Although the present study focused on Baduanjin movements, the proposed IMU-based formative assessment framework is not limited to this discipline. With appropriate adjustments to the reference motion library and accuracy criteria, the system could be applied to assess other structured movement practices, such as Tai Chi, yoga, and martial arts, as well as technical skills in sports like gymnastics, golf, and swimming. Beyond sports and traditional exercises, the approach could be extended to rehabilitation and physical therapy settings to monitor patients’ progress, provide objective feedback, and support remote or home-based training. These examples illustrate the potential for broader application of this technology in movement assessment and skill acquisition monitoring across diverse domains.

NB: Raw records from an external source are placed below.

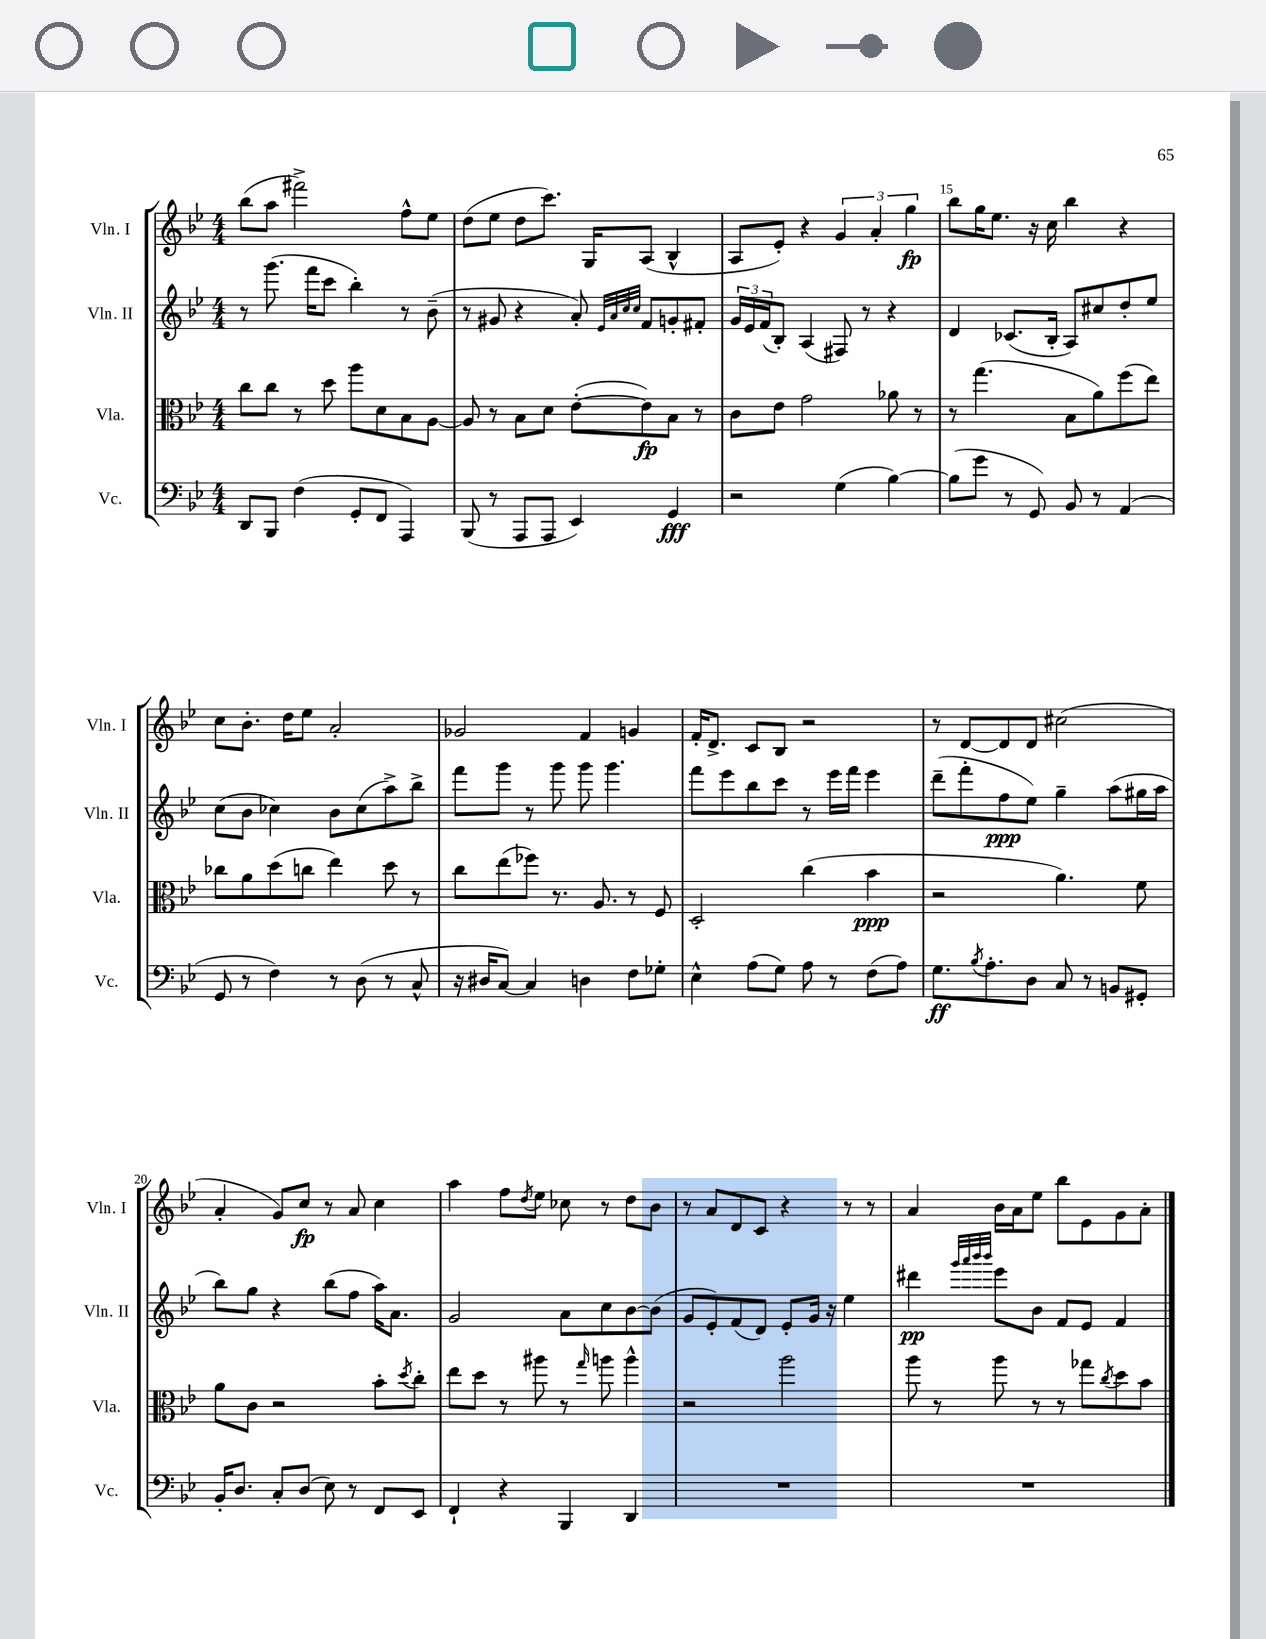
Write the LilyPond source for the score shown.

<<
\new StaffGroup <<
\new Staff = "s0" \with { instrumentName = "Vln. I" shortInstrumentName = "Vln. I" } {
    \clef treble \key bes \major \numericTimeSignature \time 4/4
    bes''8( a''8 fis'''2->) f''8-^ ees''8 |
    d''8( ees''8 d''8 c'''8.) g16 a8( bes4-^ |
    a8 ees'8-.) r4 \tuplet 3/2 { g'4 a'4-. g''4\fp } |
    bes''8 g''16 ees''8. r16 c''16 bes''4 r4 |
    c''8 bes'8.-. d''16 ees''8 a'2-. |
    ges'2 f'4 g'4 |
    f'16-. d'8.-> c'8 bes8 r2 |
    r8 d'8~ d'8 d'8 cis''2( |
    a'4-. g'8) c''8\fp r8 a'8 c''4 |
    a''4 f''8 \acciaccatura { d''8 } ees''8 ces''8 r8 d''8 bes'8 |
    r8 a'8 d'8 c'8 r4 r8 r8 |
    a'4 bes'16 a'16 ees''8 bes''8 ees'8 g'8 a'8-. \bar "|." |
}
\new Staff = "s1" \with { instrumentName = "Vln. II" shortInstrumentName = "Vln. II" } {
    \clef treble \key bes \major \numericTimeSignature \time 4/4
    r8 g'''8.( f'''16 c'''8 bes''4-.) r8 bes'8--( |
    r8 gis'8 r4 a'8-.) \grace { ees'32 a'32 c''32 c''32 } f'8 g'8-. fis'8-. |
    \tuplet 3/2 { g'16 ees'16 f'16( } bes8-.) a4( fis8) r8 r4 |
    d'4 ces'8.( bes16-. a8) cis''8 d''8-. ees''8 |
    c''8( bes'8 ces''4) bes'8 ces''8( a''8->) bes''8-> |
    f'''8 g'''8 r8 g'''8 g'''8 g'''4. |
    f'''8 ees'''8 bes''8 c'''8 r8 ees'''16 f'''16 ees'''4 |
    d'''8--( f'''8-. f''8\ppp ees''8) g''4-- a''8( gis''16 a''16 |
    bes''8) g''8 r4 bes''8( f''8 a''16) a'8. |
    g'2 a'8 c''8 bes'8~ bes'8( |
    g'8 ees'8-.) f'8( d'8) ees'8-. g'16 r16 ees''4 |
    dis'''4\pp \grace { g'''32 a'''32 bes'''32 bes'''32 } ees'''8 bes'8 f'8 ees'8 f'4 \bar "|." |
}
\new Staff = "s2" \with { instrumentName = "Vla." shortInstrumentName = "Vla." } {
    \clef alto \key bes \major \numericTimeSignature \time 4/4
    c''8 c''8 r8 d''8 a''8 d'8 bes8 a8~ |
    a8 r8 bes8 d'8 ees'8~-.( ees'8\fp) bes8 r8 |
    c'8 ees'8 g'2 aes'8 r8 |
    r8 g''4.( bes8 a'8) f''8( ees''8) |
    ces''8 a'8 d''8( c''8 ees''4) d''8 r8 |
    c''8 ees''8( fes''8) r8. a8. r8 f8 |
    d2-. c''4( bes'4\ppp |
    r2 a'4.) f'8 |
    a'8 c'8 r2 bes'8-. \acciaccatura { d''8 } c''8-. |
    ees''8 d''8 r8 ais''8 r8 \grace { g''16 } a''8 a''4-^ |
    r2 a''2 |
    a''8 r8 a''8 r8 r8 ges''8 \acciaccatura { c''8 } d''8 bes'8 \bar "|." |
}
\new Staff = "s3" \with { instrumentName = "Vc." shortInstrumentName = "Vc." } {
    \clef bass \key bes \major \numericTimeSignature \time 4/4
    d,8 bes,,8 f4( g,8-. f,8 a,,4) |
    bes,,8( r8 a,,8 a,,8 ees,4) g,4\fff |
    r2 g4( bes4~) |
    bes8( g'8 r8 g,8) bes,8 r8 a,4( |
    g,8 r8 f4) r8 d8( r8 c8-^ |
    r16 dis16 c8~) c4 d4 f8 ges8-. |
    ees4-^ a8( g8) a8 r8 f8( a8) |
    g8.\ff \acciaccatura { bes8 } a8.-. d8 c8 r8 b,8 gis,8-. |
    bes,16-. d8. c8-. d8( ees8) r8 f,8 ees,8 |
    f,4-! r4 bes,,4 d,4 |
    R1 |
    R1 \bar "|." |
}
>>
>>
\layout { \context { \Score currentBarNumber = #12 \override BarNumber.break-visibility = ##(#f #t #t) barNumberVisibility = #(every-nth-bar-number-visible 5) } }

This study has several limitations that should be considered when interpreting the findings. The sample consisted of full-time students from a single institution, which may limit the generalizability of the results to other populations. Future research should recruit participants from a wider range of age groups, backgrounds, and physical ability levels to improve external validity. The IMU-based assessment system was tested in a controlled indoor setting, and its performance under different environmental conditions was not evaluated. Further studies should assess its reliability and accuracy in varied real-world contexts, such as outdoor classes or settings with limited space. The evaluation framework focused primarily on kinematic accuracy and did not incorporate physiological or perceptual measures, which could provide a more comprehensive understanding of learning outcomes. Future work could integrate motion data with physiological indicators and self-reported measures. Finally, while the system demonstrated potential for enhancing formative assessment, the need for technical setup and calibration may hinder large-scale adoption in schools with limited resources. Streamlining system deployment and automating data processing should be priorities for future development to support broader implementation.